The Baucus bill has no such option, however, and it concedes to insurance companies on other levels by also allowing insurers to charge up to five times as much for some enrollees, based on age.

The Republican Party, so far, seems to be uninterested in compromise, regardless of what Democrats offer; it is firmly against the Baucus bill and every bill Democrats in both the House and Senate have so far submitted, and have adopted no widely accepted health-care reform plan of their own.

Marguerite Higgins, senior editorial services association with the conservative Heritage Foundation, said Republicans have yet to select a bill that fully implements the GOP's wishes on health care: "There are a few (bills) out there, but there hasn't been one that's been really coming out in front," Higgins said.

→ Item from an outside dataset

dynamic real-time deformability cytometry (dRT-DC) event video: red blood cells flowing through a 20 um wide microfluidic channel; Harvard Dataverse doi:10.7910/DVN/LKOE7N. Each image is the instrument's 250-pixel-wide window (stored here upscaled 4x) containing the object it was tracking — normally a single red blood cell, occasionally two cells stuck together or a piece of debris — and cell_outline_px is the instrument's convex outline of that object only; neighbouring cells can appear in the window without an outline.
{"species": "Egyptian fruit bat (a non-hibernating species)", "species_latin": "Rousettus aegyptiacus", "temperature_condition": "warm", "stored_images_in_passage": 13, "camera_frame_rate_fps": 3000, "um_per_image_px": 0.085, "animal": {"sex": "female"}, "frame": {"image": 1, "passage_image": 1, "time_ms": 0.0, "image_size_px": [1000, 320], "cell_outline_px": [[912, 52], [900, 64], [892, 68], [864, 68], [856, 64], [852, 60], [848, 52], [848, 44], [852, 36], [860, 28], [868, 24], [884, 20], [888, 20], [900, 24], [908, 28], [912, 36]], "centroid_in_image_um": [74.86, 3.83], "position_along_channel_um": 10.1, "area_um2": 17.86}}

Michael Franc, vice president of government relations at the Heritage Foundation, said Republicans, being the minority party, are not in a position to propose major bills, but are currently more united in what they do not want in health-care reform.

"They want the states to play a more robust role in leading the reform effort, and they want to reform malpractice issues. These are the broad areas," Franc said. "But what they don't want is to expand Medicaid, they don't want to create a new entitlement program for anyone, and they don't want new mandates."

Previous Comments


Tort reform is just another ruse from Gov. Barbour. A story in the Times today goes with a larger overall impact from medical malpractice suits. But even this higher $60 billion figure is small compared to overall health care spending, which is about $2.2 trillion a year. Considering that health insurance premiums are increasing at about 6 percent a year, a reduction of 0.5 percent is not effective reform. Whether it's tort reform or his argument that the United States can drill its way into energy independence, Barbour never lets pesky facts get in the way of providing an "alternative" to real reform.

Brian C Johnson

Any bill that is produced that does not include real tort reforms can not be taken seriously. At this very moment, on the cover of the Tampa Bay Yellow Pages, there are three different advertisements for three different malpractice firms. JUST ON THE COVER! On my way to work, I see SIX roadside billboards, advertising the services of malpractice attorneys. This along a four mile stretch of northbound 275. If you don't think physicians think about these things, you are wrong. I know I do. I know my colleagues do. What a shame. You can bet I am going to order all of the tests in the book to CMA. I am not about to give away what took me over a decade and a half to earn. Not a chance. The arguments against real tort reforms are old, tired, and stopped holding water a long time ago. Christopher Russo, M.D. University of Michigan Medical School '94


The tort reform is not helping with health care cost at all. And as far as the cap Gov. Barbour put on tort reform. How would he feel if his doctor only had to pull a blood test to check his PSA and waited 2 years to do it because he said it was all in your head. By then the cancer had spread outside your prostate. Then you acted a fool and decided you would give this doctor one more chance. Then 3 years later you had a problem and he kept saying it was a toe infection to get med., you finally found your own specialist because he wouldn't. By then the melanoma had gone to deep. I will die from this and no amount of money will stop that. But it can get my wife out of medical debt and your mesley $500 will leave her nothing. Live in my shoes and see if you feel the same way. By the way I am only 51.